Condition Lookup

Start typing to search for a specific condition, or select a specialty to see all of its conditions

Sub-Category:

Alport Syndrome

Specialty: Genetics

Category: Genetic Contributions to Common Diseases

Symptoms:
hematuria (blood in urine); proteinuria (protein in urine); progressive kidney failure; hearing loss; ocular abnormalities (e.g., anterior lenticonus, macular thinning)

Root Cause:
Mutations in the COL4A3, COL4A4, or COL4A5 genes disrupt the structure of type IV collagen in the basement membranes of the kidney, ear, and eye, leading to tissue damage.

How it's Diagnosed: videos
Diagnosed through genetic testing, family history, and kidney biopsy.

Treatment:
Treated with ACE inhibitors or ARBs to slow kidney damage, and kidney transplant for end-stage renal disease.

Medications:
ACE inhibitors or ARBs are commonly prescribed to reduce proteinuria and slow kidney disease progression. Other medications include diuretics to manage fluid retention and anemia treatments like erythropoiesis-stimulating agents in advanced kidney disease.

Prevalence: How common the health condition is within a specific population.
Affects approximately 1 in 50,000 live births; X-linked inheritance accounts for about 85% of cases.

Risk Factors: Factors or behaviors that increase the likelihood of developing the condition.
Family history of Alport syndrome, presence of COL4A5 mutations (X-linked), or COL4A3/COL4A4 mutations (autosomal recessive or dominant).

Prognosis: The expected outcome or course of the condition over time.
Variable depending on the mutation and inheritance pattern. Progression to ESRD occurs by age 30 in most males with X-linked Alport syndrome. Early management improves outcomes.

§ EXERCISE SET
1 - Translate this sentence from the Alport syndrome page into Spanish: "Mutations in the COL4A3, COL4A4, or COL4A5 genes disrupt the structure of type IV collagen in the basement membranes of the kidney, ear, and eye, leading to tissue damage."
2 - Return the passage of the Alport syndrome page starting with "Prevalence: How common" and going on through "condition over time.", copied word for word.

§ DATA SHOWN
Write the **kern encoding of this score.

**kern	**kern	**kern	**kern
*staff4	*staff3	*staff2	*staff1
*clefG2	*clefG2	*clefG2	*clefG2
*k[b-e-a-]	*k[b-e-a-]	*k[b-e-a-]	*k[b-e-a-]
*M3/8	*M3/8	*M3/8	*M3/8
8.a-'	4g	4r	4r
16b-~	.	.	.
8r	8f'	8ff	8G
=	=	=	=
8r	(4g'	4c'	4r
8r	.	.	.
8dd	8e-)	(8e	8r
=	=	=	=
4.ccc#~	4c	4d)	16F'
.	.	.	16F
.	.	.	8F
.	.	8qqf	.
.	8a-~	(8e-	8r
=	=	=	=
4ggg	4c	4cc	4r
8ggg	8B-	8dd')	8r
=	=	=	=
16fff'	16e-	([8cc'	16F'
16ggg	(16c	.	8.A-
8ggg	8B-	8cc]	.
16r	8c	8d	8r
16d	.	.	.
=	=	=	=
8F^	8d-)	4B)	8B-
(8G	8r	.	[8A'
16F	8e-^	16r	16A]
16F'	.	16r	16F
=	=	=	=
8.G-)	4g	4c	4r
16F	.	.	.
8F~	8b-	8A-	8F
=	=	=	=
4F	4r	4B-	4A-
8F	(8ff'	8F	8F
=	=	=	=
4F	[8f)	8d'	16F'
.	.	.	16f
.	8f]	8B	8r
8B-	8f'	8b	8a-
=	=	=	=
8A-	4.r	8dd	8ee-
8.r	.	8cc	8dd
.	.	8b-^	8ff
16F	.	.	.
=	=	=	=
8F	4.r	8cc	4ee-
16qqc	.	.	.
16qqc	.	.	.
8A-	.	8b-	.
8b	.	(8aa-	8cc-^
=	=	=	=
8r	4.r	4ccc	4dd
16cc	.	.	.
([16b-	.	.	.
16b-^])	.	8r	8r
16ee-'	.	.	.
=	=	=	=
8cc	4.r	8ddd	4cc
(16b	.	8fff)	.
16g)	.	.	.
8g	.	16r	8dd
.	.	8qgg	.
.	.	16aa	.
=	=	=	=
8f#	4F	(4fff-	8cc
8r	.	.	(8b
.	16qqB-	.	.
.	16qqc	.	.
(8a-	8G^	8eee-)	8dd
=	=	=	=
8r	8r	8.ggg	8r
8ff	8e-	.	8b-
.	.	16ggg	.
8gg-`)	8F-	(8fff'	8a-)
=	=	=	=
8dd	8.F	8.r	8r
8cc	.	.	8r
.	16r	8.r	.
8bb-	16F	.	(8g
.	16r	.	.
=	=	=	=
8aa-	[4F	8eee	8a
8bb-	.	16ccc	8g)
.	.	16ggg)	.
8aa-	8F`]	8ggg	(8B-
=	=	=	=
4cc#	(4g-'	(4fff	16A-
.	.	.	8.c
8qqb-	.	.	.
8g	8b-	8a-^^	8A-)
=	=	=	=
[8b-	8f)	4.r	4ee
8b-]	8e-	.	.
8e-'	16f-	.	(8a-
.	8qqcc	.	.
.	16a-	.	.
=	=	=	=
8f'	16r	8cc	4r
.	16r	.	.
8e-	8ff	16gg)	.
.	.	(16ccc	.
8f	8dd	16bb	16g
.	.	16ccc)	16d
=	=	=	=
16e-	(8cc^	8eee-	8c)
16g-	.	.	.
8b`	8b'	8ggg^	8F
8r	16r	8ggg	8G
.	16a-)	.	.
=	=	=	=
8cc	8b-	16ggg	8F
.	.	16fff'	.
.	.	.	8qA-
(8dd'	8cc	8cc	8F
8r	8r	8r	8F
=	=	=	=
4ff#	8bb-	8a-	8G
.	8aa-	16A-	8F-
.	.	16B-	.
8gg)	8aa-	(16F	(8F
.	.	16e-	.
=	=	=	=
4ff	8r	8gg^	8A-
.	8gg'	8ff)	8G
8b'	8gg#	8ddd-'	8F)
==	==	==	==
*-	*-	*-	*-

§ COMPLETED EXERCISE
1 - Las mutaciones en los genes COL4A3, COL4A4 o COL4A5 alteran la estructura del colágeno tipo IV en las membranas basales del riñón, el oído y el ojo, lo que provoca daño tisular.

2 -
Prevalence: How common the health condition is within a specific population.
Affects approximately 1 in 50,000 live births; X-linked inheritance accounts for about 85% of cases.

Risk Factors: Factors or behaviors that increase the likelihood of developing the condition.
Family history of Alport syndrome, presence of COL4A5 mutations (X-linked), or COL4A3/COL4A4 mutations (autosomal recessive or dominant).

Prognosis: The expected outcome or course of the condition over time.